Wednesday, February 28, 2007

Drowning in Episodes

It is probably a writer thing, but I find narrative a defining word. To me, it is narrative that stops life from just being an incoming tide of events and information that overwhelms anyone without a story to tell themselves. If you lose your place within your own plot, it can all soon stop making sense.

One of the ways this blog works for me is as opportunity to reflect on the direction of my own narrative. When I stop working on it for as long as I have recently, you can take it as a sure sign I am drowning in episodes and facts that have derailed any attempt for me to be the author of my own story.

February has been a tough month. To use colloquial Essex, it has in fact been seventy-fucking shades of hell. However, when I get the chance to edit all the strands together into a semi-coherent narrative, I know certain themes will emerge. One of those will be gratitude. Amongst accounts of death; loss; living in 1973; the everyday grind of having to wash a 98-year-old women after she has wet herself; dealing with the possession like state of a relative with dementia; my own failing health; bouts of sleeplessness strung out across night after night on cold floor; struggling to finance a funeral and fighting against bureaucracy to try and look after those left behind, there is actually still a lot to be thankful for.

The single thing that I am most grateful about is that I actually had a 95-year-old grandfather to mourn. Despite everything, that single fact blazes stellar in universe made mostly of dark matter.

Whatever else has happened, they have been a few precious moments of light, love and laughter that made it through the oppressive miasma of the last few weeks. At some point, this blog may feature tales of Luke Haines’ live comedy act, hugs, orange cars, my first birthday in years, travelling back to London to find a bowl of spicy food waiting for me, talking new books with old friends and Granddad singing My Funny Valentine live from the gimmer ward.

There have also been acts and words of support I am very grateful for.
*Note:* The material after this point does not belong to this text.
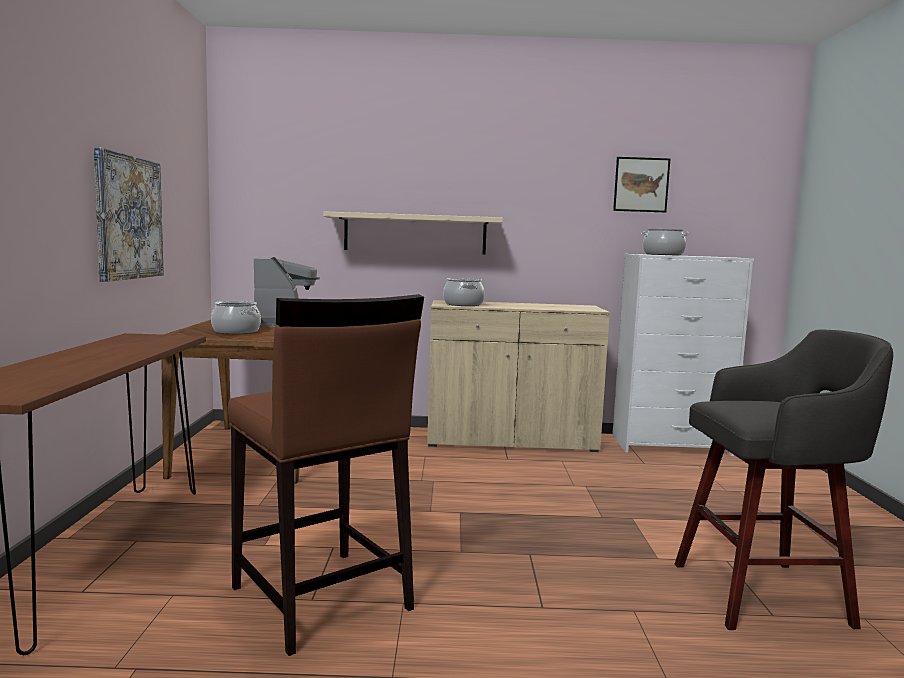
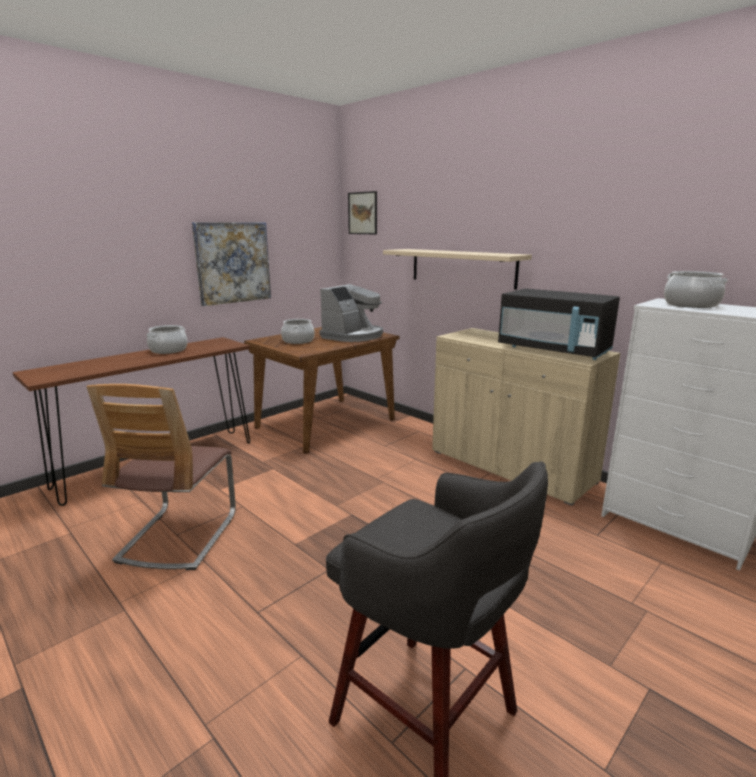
camera: 45 degrees right, 10 degrees up
(320, 599) = (179, 536): brown stool -> chair
(463, 304) = (471, 337): cooking pot -> cooking pot (168, 350)
(554, 307) = (553, 350): none -> black microwave
(641, 184) = (695, 212): picture -> picture (363, 213)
Trust me, these things are not forgotten. I will be directly thanking all the individuals concerned during the coming weeks.

I also want to thank anyone who is reading this ramble. All authors – even minor cult authors – ought to have the commonsense and good grace to be bloody appreciative of readers. Especially when those readers stick with them even when they do loose the plot slightly for a few pages.

I hope to regain my grip on the narrative and return to this blog soon. However, it will not be until after the funeral on Tuesday and when the health of both my Nanna and myself is more stable.